■ **Available data**:
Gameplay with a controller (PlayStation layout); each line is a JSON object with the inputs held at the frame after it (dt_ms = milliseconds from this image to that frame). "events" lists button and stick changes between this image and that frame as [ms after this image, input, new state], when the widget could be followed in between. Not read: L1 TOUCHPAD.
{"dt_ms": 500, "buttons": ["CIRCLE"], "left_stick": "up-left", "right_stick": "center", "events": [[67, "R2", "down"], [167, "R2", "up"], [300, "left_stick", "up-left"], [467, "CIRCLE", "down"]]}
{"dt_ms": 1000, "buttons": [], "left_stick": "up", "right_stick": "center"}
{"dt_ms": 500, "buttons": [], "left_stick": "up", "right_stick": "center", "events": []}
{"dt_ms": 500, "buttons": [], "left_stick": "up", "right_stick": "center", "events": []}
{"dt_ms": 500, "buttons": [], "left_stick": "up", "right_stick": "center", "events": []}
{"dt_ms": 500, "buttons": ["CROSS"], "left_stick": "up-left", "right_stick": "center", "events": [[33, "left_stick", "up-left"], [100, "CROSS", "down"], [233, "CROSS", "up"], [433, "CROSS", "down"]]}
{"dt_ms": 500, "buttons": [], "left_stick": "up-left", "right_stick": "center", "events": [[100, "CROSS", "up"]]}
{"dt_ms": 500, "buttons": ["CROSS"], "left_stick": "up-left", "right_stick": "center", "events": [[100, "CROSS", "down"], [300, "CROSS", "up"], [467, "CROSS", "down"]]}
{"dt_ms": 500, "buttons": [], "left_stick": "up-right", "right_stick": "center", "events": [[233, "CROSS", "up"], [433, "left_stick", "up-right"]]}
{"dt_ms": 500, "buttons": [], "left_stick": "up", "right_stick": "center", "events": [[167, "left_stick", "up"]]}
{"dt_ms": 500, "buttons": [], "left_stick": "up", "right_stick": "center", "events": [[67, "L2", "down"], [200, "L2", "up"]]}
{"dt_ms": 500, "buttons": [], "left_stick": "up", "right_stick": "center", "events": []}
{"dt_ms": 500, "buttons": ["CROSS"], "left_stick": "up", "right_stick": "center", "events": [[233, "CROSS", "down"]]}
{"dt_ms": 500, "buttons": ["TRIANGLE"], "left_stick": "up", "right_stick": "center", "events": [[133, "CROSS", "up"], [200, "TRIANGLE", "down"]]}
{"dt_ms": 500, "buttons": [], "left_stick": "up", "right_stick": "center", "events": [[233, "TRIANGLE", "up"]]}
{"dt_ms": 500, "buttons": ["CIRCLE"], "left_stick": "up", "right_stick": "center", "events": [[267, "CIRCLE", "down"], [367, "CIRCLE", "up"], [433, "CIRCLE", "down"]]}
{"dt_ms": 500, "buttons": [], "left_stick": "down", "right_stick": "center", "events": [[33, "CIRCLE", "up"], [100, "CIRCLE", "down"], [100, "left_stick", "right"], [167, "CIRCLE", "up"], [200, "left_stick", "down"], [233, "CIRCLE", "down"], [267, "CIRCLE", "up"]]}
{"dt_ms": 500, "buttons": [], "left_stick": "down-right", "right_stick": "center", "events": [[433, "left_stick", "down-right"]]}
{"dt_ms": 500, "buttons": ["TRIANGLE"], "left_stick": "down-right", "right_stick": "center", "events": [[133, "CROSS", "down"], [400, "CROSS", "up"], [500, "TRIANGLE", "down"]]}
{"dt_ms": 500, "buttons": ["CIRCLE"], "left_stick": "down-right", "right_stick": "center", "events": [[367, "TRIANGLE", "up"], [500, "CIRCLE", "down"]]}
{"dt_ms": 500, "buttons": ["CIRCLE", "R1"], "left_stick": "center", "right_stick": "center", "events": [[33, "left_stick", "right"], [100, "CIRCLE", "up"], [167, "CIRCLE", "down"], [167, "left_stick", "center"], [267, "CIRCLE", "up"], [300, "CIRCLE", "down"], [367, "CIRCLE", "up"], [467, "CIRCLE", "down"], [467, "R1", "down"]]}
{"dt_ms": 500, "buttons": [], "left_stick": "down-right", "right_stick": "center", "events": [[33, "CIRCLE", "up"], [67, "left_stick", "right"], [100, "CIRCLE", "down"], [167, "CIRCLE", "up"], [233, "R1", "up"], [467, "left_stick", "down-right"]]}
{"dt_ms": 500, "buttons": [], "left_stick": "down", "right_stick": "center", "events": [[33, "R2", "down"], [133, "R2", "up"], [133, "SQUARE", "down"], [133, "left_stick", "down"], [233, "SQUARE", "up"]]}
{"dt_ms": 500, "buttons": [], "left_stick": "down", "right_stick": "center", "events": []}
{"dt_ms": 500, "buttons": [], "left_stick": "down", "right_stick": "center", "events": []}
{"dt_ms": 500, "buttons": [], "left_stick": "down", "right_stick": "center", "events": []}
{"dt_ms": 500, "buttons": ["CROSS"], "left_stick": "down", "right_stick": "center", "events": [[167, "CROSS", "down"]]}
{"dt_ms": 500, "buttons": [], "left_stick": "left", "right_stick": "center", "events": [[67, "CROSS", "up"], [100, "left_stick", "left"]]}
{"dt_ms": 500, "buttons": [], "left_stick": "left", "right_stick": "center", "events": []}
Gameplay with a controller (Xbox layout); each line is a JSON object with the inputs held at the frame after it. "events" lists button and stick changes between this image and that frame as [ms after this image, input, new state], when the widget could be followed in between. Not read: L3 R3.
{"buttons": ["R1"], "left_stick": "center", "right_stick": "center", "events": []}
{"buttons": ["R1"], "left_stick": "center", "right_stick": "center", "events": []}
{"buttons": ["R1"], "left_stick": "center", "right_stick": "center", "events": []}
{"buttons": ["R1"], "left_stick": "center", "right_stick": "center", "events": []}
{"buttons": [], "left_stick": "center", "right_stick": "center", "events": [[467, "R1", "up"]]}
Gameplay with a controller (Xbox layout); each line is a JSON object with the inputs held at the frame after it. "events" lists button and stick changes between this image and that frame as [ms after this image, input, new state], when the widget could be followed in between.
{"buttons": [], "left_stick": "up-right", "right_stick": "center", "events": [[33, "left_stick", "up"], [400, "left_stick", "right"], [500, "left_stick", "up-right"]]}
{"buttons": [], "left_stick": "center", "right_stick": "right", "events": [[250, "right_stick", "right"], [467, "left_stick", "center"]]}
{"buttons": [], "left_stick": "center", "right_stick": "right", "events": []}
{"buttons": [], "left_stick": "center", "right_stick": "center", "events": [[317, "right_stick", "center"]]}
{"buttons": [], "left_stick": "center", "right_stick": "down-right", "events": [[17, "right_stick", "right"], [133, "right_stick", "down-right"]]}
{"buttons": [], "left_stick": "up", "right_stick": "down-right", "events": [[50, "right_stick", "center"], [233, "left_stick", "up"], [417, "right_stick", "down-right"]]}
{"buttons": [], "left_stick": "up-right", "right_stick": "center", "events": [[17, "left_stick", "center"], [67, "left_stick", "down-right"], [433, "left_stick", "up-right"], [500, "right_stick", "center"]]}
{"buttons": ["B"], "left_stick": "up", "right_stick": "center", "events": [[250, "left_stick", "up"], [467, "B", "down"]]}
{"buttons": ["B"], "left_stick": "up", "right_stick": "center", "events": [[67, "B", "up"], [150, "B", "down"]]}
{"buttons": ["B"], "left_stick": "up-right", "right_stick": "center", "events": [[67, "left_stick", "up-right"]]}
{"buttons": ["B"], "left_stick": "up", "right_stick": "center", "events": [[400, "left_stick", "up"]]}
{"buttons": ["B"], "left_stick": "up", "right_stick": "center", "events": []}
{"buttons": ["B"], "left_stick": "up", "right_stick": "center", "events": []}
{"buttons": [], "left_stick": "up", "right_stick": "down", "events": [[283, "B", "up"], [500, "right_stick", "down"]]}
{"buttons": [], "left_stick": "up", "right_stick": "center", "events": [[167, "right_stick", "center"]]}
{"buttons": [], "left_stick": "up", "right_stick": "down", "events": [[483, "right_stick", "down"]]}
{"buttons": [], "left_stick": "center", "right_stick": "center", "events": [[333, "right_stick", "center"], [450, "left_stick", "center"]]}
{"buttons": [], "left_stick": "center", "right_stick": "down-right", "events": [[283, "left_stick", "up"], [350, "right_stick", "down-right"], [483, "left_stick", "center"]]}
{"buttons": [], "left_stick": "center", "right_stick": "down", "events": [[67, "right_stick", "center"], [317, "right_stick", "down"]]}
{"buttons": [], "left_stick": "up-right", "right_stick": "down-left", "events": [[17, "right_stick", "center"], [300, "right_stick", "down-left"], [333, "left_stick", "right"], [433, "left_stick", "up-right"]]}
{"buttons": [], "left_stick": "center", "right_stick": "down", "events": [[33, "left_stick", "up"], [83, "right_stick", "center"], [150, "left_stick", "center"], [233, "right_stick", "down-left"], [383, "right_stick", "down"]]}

■ **Exercise aim**:
Taking the lines of the listing one by one, count those that contain "Xbox", and answer with the number only.

■ **Task result**:
2